**What is needed**
Pick out every line in the material below that contains the string "elev" and copy each one. Case counts.

**Information given**

%%

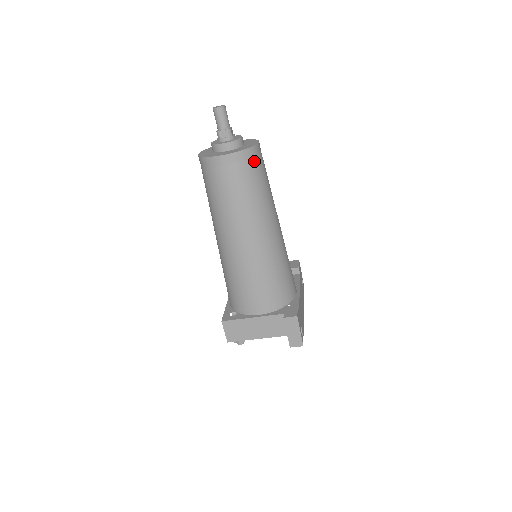
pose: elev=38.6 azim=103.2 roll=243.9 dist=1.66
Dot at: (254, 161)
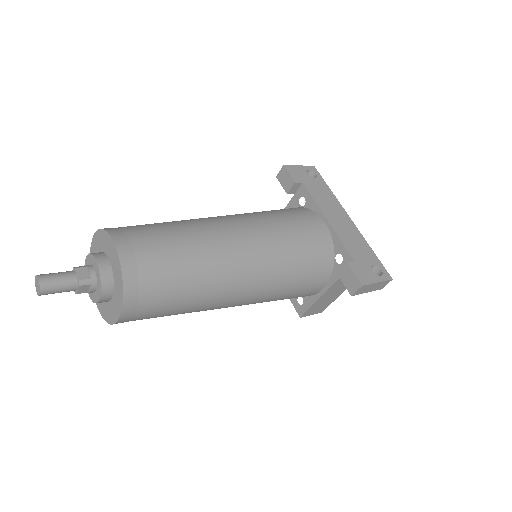
Dot at: (144, 274)
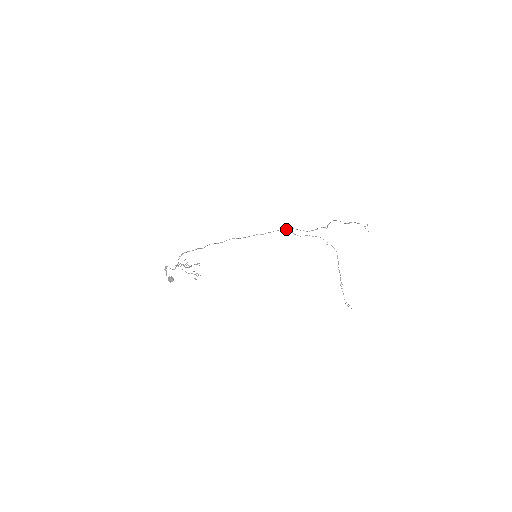
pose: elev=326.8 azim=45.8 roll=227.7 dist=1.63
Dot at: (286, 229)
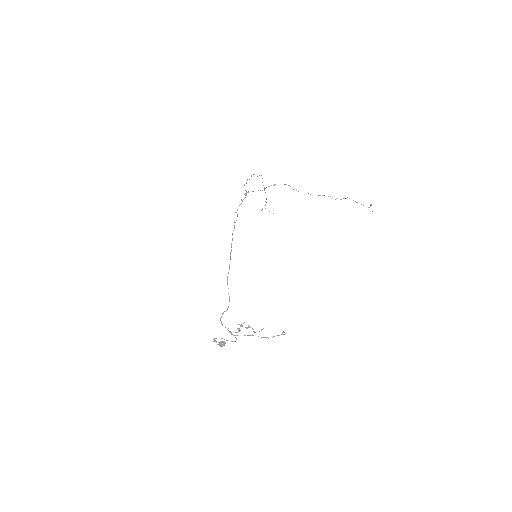
Dot at: (245, 197)
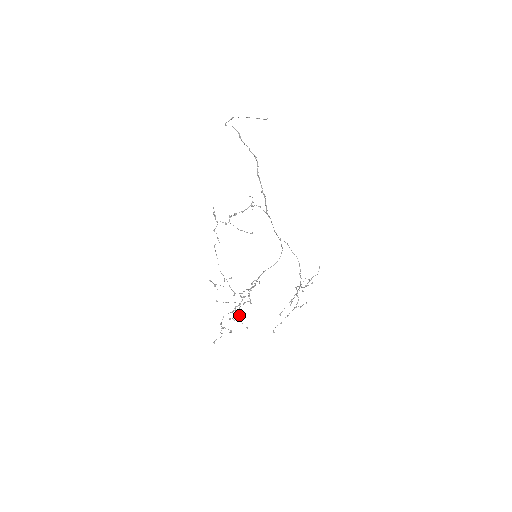
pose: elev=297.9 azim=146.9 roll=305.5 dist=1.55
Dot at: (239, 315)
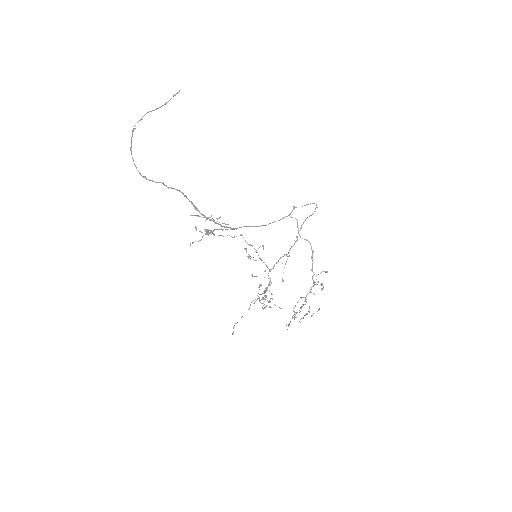
Dot at: occluded
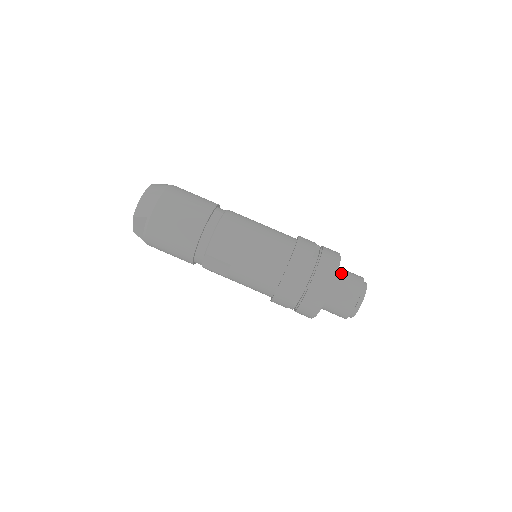
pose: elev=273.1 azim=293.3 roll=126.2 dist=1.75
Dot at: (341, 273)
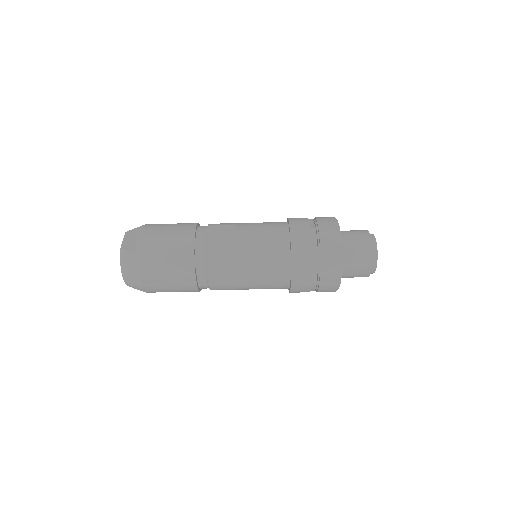
Dot at: (346, 267)
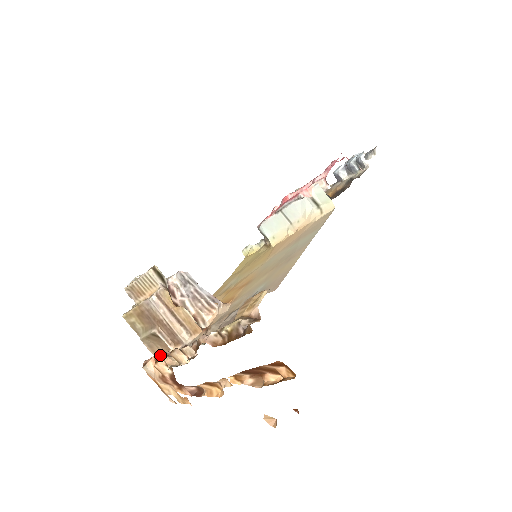
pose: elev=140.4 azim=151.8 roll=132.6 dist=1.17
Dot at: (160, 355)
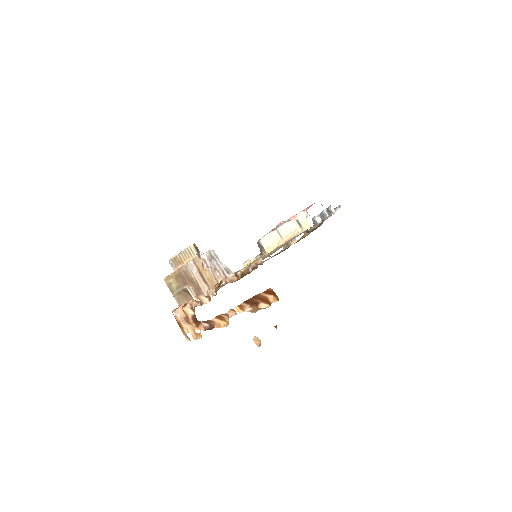
Dot at: (187, 302)
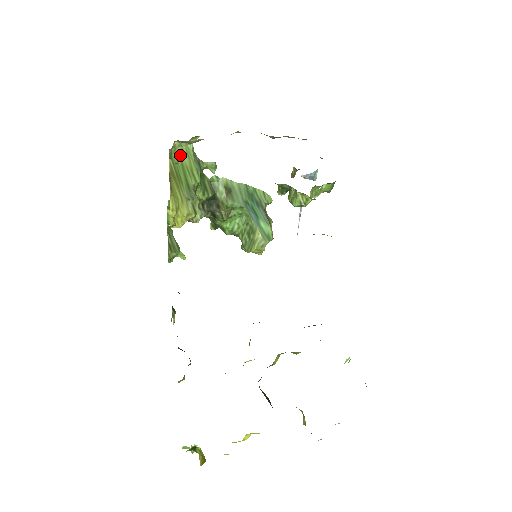
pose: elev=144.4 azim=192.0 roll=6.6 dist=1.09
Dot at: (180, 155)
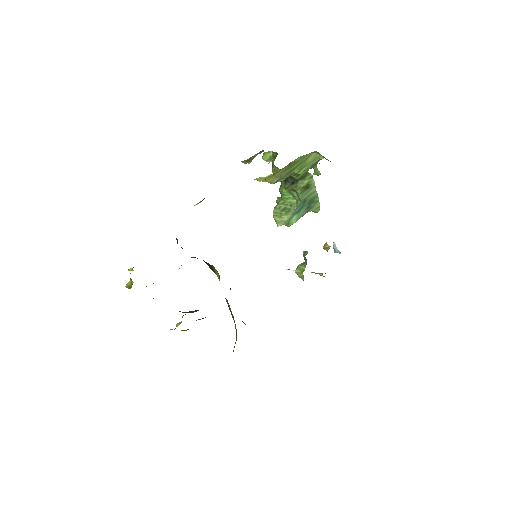
Dot at: (310, 156)
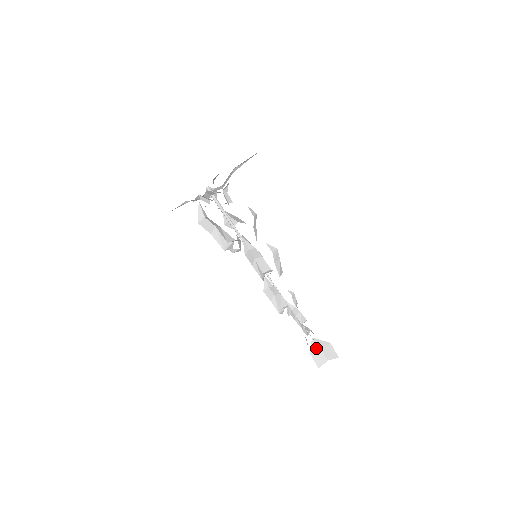
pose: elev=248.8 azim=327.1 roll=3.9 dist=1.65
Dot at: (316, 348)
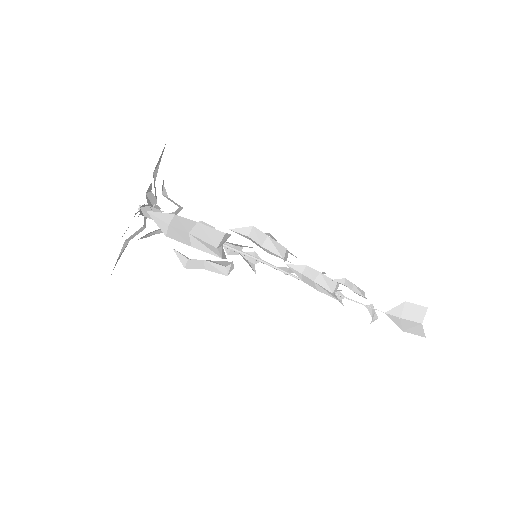
Dot at: (399, 322)
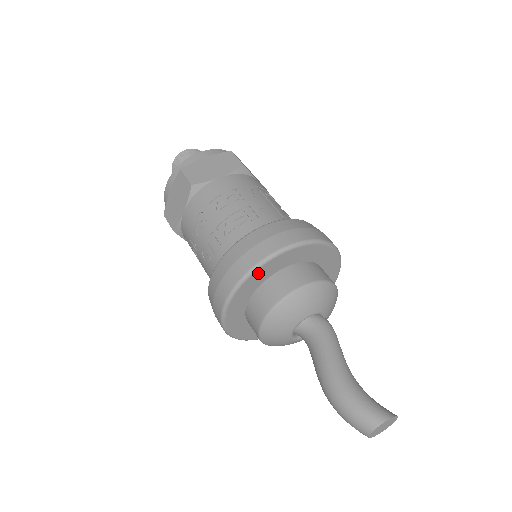
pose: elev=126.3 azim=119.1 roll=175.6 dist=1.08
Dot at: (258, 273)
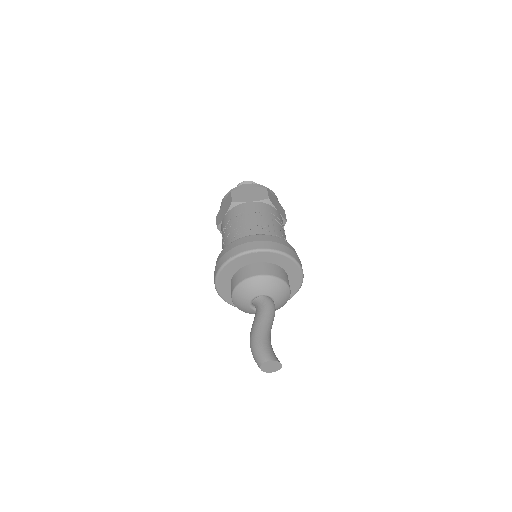
Dot at: (239, 259)
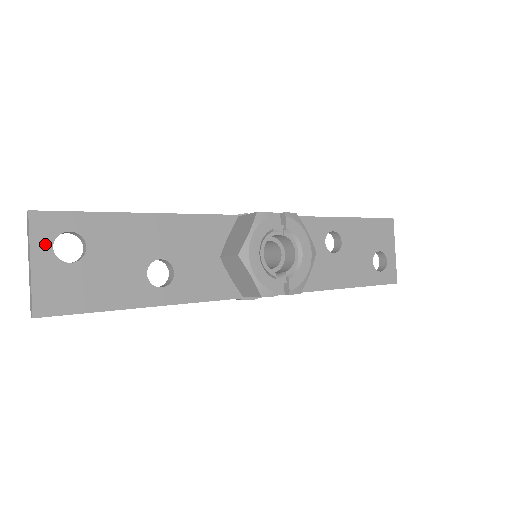
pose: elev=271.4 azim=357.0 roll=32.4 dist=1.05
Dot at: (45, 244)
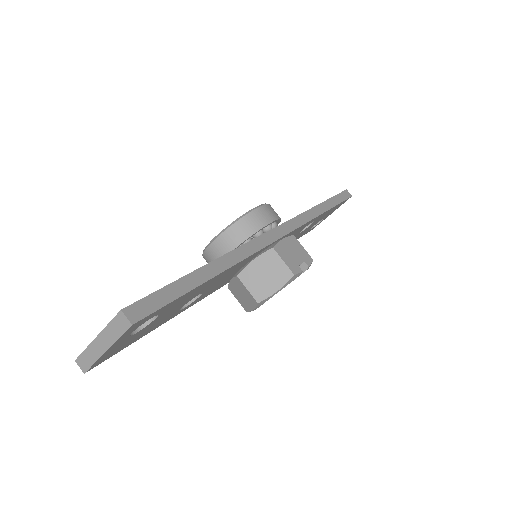
Dot at: (127, 335)
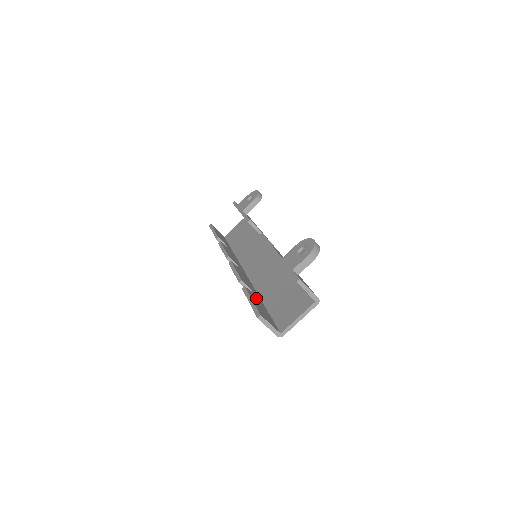
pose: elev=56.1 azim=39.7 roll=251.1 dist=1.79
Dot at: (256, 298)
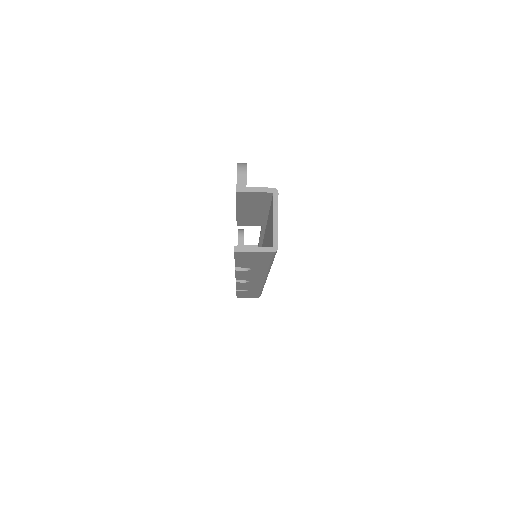
Dot at: occluded
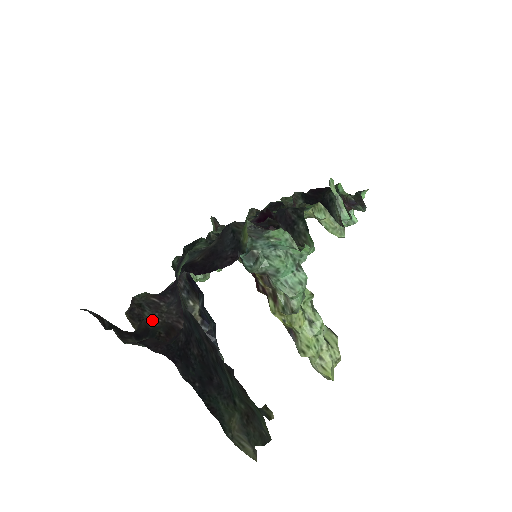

%%

**Answer to the task**
pose: elev=38.6 azim=103.2 roll=243.9 dist=1.66
pose: elev=326.8 azim=45.8 roll=227.7 dist=1.63
pose: elev=297.9 azim=146.9 roll=305.5 dist=1.55
pose: elev=273.1 azim=293.3 roll=126.2 dist=1.75
pose: elev=140.4 azim=151.8 roll=132.6 dist=1.17
pose: elev=144.4 azim=192.0 roll=6.6 dist=1.09
pose: elev=248.8 azim=327.1 roll=3.9 dist=1.65
pose: elev=126.3 azim=119.1 roll=175.6 dist=1.08
pose: elev=271.4 azim=357.0 roll=32.4 dist=1.05
pose: elev=56.1 azim=39.7 roll=251.1 dist=1.79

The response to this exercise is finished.